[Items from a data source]
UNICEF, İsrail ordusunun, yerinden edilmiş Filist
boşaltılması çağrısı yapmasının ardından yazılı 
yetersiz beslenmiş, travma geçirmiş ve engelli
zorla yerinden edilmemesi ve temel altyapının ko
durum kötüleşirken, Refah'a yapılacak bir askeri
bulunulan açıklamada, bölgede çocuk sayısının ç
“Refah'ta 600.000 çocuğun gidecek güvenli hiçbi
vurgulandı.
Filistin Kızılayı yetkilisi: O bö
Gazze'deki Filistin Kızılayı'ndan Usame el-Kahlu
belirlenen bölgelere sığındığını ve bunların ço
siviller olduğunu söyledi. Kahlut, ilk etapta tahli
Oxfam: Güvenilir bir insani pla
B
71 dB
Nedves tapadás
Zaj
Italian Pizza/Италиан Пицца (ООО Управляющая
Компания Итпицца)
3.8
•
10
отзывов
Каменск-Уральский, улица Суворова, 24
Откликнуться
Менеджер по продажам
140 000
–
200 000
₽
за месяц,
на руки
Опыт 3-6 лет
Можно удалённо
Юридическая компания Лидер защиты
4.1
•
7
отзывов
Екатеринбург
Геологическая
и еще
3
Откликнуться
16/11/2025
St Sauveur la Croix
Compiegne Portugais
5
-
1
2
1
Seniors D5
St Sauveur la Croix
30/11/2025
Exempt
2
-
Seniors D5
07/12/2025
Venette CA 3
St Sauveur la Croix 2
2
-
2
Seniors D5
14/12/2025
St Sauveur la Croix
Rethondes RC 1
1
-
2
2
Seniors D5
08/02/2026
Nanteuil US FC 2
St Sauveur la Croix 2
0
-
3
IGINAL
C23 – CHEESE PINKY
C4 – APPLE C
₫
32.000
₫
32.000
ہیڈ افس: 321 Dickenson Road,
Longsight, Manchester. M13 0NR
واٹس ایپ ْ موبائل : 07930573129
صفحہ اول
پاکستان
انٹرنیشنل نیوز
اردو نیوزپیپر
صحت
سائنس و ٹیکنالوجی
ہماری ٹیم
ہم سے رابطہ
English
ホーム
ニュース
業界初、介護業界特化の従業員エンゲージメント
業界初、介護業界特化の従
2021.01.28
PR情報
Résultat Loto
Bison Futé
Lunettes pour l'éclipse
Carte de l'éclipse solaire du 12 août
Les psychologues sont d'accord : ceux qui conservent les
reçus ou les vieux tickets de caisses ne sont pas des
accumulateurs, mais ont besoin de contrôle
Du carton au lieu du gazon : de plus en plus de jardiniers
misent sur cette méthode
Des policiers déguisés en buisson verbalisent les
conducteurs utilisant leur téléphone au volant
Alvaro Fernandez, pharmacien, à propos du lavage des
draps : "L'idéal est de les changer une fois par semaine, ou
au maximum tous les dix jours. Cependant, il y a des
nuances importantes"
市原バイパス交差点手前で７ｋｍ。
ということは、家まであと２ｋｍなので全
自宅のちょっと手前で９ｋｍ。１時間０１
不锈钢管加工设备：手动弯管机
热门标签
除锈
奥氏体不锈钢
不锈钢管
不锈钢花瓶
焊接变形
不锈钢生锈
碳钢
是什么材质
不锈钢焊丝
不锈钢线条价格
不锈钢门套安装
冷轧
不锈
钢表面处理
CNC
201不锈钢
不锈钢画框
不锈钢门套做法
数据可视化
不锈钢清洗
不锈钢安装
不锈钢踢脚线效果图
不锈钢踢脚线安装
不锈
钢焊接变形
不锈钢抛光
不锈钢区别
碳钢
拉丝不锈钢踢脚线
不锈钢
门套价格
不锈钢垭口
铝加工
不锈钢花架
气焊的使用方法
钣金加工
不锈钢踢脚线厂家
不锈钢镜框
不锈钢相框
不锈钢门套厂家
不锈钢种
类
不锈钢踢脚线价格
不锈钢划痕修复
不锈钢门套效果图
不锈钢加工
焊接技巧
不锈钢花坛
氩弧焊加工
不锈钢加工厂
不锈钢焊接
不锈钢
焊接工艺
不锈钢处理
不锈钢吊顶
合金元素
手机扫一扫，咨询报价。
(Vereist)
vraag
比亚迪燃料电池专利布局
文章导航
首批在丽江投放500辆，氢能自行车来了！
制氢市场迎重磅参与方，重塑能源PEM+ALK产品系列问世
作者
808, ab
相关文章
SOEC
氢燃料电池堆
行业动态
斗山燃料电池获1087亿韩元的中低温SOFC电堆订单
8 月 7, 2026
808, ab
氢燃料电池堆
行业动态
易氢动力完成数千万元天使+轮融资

▸ **Exercise aim**
In the entries above, the lines between the one holding "انٹرنیشنل نیوز" and the one holding "Les psychologues sont", inclusive, are to be printed exactly as written, and those alone.

▸ **Written answer**
انٹرنیشنل نیوز
اردو نیوزپیپر
صحت
سائنس و ٹیکنالوجی
ہماری ٹیم
ہم سے رابطہ
English
ホーム
ニュース
業界初、介護業界特化の従業員エンゲージメント
業界初、介護業界特化の従
2021.01.28
PR情報
Résultat Loto
Bison Futé
Lunettes pour l'éclipse
Carte de l'éclipse solaire du 12 août
Les psychologues sont d'accord : ceux qui conservent les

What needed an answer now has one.